- The task: Rewrite these lines as a Markdown table with two columns, Row and Line: give each line its row number and leave out the blank lines.
──────── Extracted information ────────
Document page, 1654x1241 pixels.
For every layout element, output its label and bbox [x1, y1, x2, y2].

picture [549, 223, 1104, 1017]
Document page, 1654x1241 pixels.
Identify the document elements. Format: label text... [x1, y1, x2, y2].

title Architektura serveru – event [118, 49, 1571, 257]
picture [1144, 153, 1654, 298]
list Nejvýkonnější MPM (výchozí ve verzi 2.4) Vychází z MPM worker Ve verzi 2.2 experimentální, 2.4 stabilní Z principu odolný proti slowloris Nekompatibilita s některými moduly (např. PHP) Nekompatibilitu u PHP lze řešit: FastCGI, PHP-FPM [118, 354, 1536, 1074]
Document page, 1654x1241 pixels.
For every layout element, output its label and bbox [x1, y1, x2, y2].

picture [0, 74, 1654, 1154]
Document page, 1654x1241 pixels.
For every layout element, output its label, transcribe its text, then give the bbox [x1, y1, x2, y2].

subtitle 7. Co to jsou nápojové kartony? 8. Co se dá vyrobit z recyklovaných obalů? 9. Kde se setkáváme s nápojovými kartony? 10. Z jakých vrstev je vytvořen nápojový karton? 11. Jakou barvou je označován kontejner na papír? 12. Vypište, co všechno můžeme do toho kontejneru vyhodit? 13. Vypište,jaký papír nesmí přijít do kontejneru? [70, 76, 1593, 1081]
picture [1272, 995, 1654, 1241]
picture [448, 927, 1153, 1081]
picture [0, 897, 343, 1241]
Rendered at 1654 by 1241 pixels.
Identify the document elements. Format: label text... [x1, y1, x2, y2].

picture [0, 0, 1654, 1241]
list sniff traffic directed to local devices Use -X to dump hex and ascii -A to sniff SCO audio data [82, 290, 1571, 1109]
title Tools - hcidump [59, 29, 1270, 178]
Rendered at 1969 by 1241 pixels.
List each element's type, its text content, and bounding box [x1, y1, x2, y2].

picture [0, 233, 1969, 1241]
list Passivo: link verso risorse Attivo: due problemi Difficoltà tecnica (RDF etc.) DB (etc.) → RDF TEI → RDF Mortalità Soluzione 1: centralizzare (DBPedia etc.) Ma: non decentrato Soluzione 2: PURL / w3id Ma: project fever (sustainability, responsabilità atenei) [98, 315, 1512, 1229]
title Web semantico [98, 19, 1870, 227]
────────
- Response to the task:
| Row | Line |
|---|---|
| 1 | Document page, 1654x1241 pixels. |
| 2 | For every layout element, output its label and bbox [x1, y1, x2, y2]. |
| 3 | picture [549, 223, 1104, 1017] |
| 4 | Document page, 1654x1241 pixels. |
| 5 | Identify the document elements. Format: label text... [x1, y1, x2, y2]. |
| 6 | title Architektura serveru – event [118, 49, 1571, 257] |
| 7 | picture [1144, 153, 1654, 298] |
| 8 | list Nejvýkonnější MPM (výchozí ve verzi 2.4) Vychází z MPM worker Ve verzi 2.2 experimentální, 2.4 stabilní Z principu odolný proti slowloris Nekompatibilita s některými moduly (např. PHP) Nekompatibilitu u PHP lze řešit: FastCGI, PHP-FPM [118, 354, 1536, 1074] |
| 9 | Document page, 1654x1241 pixels. |
| 10 | For every layout element, output its label and bbox [x1, y1, x2, y2]. |
| 11 | picture [0, 74, 1654, 1154] |
| 12 | Document page, 1654x1241 pixels. |
| 13 | For every layout element, output its label, transcribe its text, then give the bbox [x1, y1, x2, y2]. |
| 14 | subtitle 7. Co to jsou nápojové kartony? 8. Co se dá vyrobit z recyklovaných obalů? 9. Kde se setkáváme s nápojovými kartony? 10. Z jakých vrstev je vytvořen nápojový karton? 11. Jakou barvou je označován kontejner na papír? 12. Vypište, co všechno můžeme do toho kontejneru vyhodit? 13. Vypište,jaký papír nesmí přijít do kontejneru? [70, 76, 1593, 1081] |
| 15 | picture [1272, 995, 1654, 1241] |
| 16 | picture [448, 927, 1153, 1081] |
| 17 | picture [0, 897, 343, 1241] |
| 18 | Rendered at 1654 by 1241 pixels. |
| 19 | Identify the document elements. Format: label text... [x1, y1, x2, y2]. |
| 20 | picture [0, 0, 1654, 1241] |
| 21 | list sniff traffic directed to local devices Use -X to dump hex and ascii -A to sniff SCO audio data [82, 290, 1571, 1109] |
| 22 | title Tools - hcidump [59, 29, 1270, 178] |
| 23 | Rendered at 1969 by 1241 pixels. |
| 24 | List each element's type, its text content, and bounding box [x1, y1, x2, y2]. |
| 25 | picture [0, 233, 1969, 1241] |
| 26 | list Passivo: link verso risorse Attivo: due problemi Difficoltà tecnica (RDF etc.) DB (etc.) → RDF TEI → RDF Mortalità Soluzione 1: centralizzare (DBPedia etc.) Ma: non decentrato Soluzione 2: PURL / w3id Ma: project fever (sustainability, responsabilità atenei) [98, 315, 1512, 1229] |
| 27 | title Web semantico [98, 19, 1870, 227] |